[[ Passage to read open ]]
Upload a Model Group artifact (homogeneous)¶
A Model Group is a logical construct used to encapsulate several machine learning models into a single, version-controlled unit.
With a model Group, you can group deployments, share resources, and perform live updates while maintaining immutability and reproducibility.
In ADS, a Model Group is represented by ads.model.datascience_model_group.DataScienceModelGroup.
Model Group types¶
Model Groups can be created in different forms depending on your deployment pattern:
Homogeneous: A group of member models that share the same runtime and can be deployed together. For homogeneous model groups, ADS supports attaching a deployment runtime artifact (
score.py+runtime.yaml) to the group.Stacked: A group with a designated base model (
base_model_id) plus additional member models. This is commonly used for stacked deployments.
Common operations¶
The DataScienceModelGroup API supports standard lifecycle operations:
create()/update()/delete()activate()/deactivate()from_id(<model_group_ocid>)list(...)
Member models¶
Member models are provided via with_member_models(...) as a list of dictionaries:
model_id: The model OCID.inference_key: A short name used to identify the model within the group.
Deployment types and runtime types¶
In OCI Data Science, deployments can be created for:
A single model (
ModelDeploymentContainerRuntime.with_model_uri(<model_ocid>)), orA model group (
ModelDeploymentContainerRuntime.with_model_group_id(<model_group_ocid>)).
ADS supports different runtime options for model deployments. Two common patterns are:
Conda-based runtime using a standard model artifact (
score.py+runtime.yaml).Container runtime (BYOC) where you specify the container image and runtime configuration.
The examples below focus on container runtime deployment using a model group.
Artifact requirements¶
The artifact must be either:
A directory containing the required files at the top level, or
A .zip file containing the same structure.
[[ Passage to read closed ]]
Tasks
(1) According to the Model Group page, which class represents a Model Group in ADS?
(2) Repeat the part of the Model Group page starting with "Common operations¶" and going on through "and runtime configuration.".
The entries have no connection to the Model Group page.
[[ Information given open ]]
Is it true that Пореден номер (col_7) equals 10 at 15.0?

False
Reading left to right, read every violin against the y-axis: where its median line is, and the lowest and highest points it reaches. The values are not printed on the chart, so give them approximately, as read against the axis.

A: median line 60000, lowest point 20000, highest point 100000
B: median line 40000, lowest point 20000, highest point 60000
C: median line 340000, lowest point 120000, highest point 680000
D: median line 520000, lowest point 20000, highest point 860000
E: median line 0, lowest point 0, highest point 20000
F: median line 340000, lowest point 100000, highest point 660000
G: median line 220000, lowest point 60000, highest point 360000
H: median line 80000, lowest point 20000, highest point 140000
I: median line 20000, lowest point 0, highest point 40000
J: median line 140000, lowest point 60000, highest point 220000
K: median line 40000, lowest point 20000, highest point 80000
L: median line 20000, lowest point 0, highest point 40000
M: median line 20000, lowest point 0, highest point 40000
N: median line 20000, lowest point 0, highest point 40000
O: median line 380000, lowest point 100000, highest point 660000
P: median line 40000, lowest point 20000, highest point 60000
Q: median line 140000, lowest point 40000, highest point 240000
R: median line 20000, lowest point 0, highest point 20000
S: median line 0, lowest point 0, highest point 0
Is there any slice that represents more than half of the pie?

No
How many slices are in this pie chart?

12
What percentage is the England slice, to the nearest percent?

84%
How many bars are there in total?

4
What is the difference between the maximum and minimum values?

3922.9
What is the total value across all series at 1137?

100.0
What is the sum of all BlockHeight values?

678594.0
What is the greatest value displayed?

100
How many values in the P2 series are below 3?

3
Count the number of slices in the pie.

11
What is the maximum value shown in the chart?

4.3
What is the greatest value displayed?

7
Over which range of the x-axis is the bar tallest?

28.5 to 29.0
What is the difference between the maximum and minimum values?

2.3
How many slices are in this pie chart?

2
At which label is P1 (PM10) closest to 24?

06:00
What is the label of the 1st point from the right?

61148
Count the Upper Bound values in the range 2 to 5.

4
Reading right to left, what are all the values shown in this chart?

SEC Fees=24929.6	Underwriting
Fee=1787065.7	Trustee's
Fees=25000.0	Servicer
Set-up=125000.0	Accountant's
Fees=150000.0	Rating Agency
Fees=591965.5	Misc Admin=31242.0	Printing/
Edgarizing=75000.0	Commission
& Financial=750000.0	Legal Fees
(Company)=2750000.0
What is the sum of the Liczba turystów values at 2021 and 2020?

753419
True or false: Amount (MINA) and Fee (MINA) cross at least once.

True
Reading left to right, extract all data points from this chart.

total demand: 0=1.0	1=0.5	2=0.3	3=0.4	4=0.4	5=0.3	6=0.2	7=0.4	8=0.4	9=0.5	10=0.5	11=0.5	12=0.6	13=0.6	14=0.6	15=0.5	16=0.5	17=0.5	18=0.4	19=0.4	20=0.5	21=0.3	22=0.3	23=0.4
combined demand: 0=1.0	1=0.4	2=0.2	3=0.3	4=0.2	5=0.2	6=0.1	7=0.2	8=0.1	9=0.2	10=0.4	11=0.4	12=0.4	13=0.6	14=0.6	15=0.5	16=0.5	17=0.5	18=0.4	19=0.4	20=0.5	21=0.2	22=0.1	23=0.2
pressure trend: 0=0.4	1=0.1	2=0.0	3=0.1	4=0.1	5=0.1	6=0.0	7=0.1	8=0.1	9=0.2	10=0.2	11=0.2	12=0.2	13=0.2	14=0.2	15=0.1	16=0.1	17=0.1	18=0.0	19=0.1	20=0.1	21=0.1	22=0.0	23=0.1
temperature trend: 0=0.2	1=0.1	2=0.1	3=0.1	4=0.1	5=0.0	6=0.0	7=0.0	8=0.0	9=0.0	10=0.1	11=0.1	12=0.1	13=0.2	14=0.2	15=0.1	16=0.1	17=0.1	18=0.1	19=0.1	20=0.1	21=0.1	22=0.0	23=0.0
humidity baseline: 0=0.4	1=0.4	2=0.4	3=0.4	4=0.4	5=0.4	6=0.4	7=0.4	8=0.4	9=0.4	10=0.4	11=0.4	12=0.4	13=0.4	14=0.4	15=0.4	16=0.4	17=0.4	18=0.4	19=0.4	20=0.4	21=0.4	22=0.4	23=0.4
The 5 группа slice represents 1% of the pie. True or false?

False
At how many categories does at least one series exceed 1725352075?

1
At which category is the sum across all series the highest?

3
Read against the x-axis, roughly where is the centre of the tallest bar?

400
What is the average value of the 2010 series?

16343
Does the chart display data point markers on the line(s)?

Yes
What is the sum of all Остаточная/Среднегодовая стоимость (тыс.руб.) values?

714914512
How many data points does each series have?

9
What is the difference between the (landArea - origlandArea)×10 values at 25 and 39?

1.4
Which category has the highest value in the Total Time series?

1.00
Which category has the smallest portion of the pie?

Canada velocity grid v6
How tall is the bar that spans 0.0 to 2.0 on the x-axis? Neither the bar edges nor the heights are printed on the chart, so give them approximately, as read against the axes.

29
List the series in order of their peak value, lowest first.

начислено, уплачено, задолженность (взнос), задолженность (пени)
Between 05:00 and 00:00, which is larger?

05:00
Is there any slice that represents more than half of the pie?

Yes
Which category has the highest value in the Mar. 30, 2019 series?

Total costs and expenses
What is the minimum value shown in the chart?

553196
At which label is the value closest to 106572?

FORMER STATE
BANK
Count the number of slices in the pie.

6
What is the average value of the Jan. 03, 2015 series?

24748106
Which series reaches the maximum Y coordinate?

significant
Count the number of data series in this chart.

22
[[ Information given closed ]]
Exercise answers
(1) ads.model.datascience_model_group.DataScienceModelGroup

(2)
Common operations¶
The DataScienceModelGroup API supports standard lifecycle operations:
create()/update()/delete()activate()/deactivate()from_id(<model_group_ocid>)list(...)
Member models¶
Member models are provided via with_member_models(...) as a list of dictionaries:
model_id: The model OCID.inference_key: A short name used to identify the model within the group.
Deployment types and runtime types¶
In OCI Data Science, deployments can be created for:
A single model (
ModelDeploymentContainerRuntime.with_model_uri(<model_ocid>)), orA model group (
ModelDeploymentContainerRuntime.with_model_group_id(<model_group_ocid>)).
ADS supports different runtime options for model deployments. Two common patterns are:
Conda-based runtime using a standard model artifact (
score.py+runtime.yaml).Container runtime (BYOC) where you specify the container image and runtime configuration.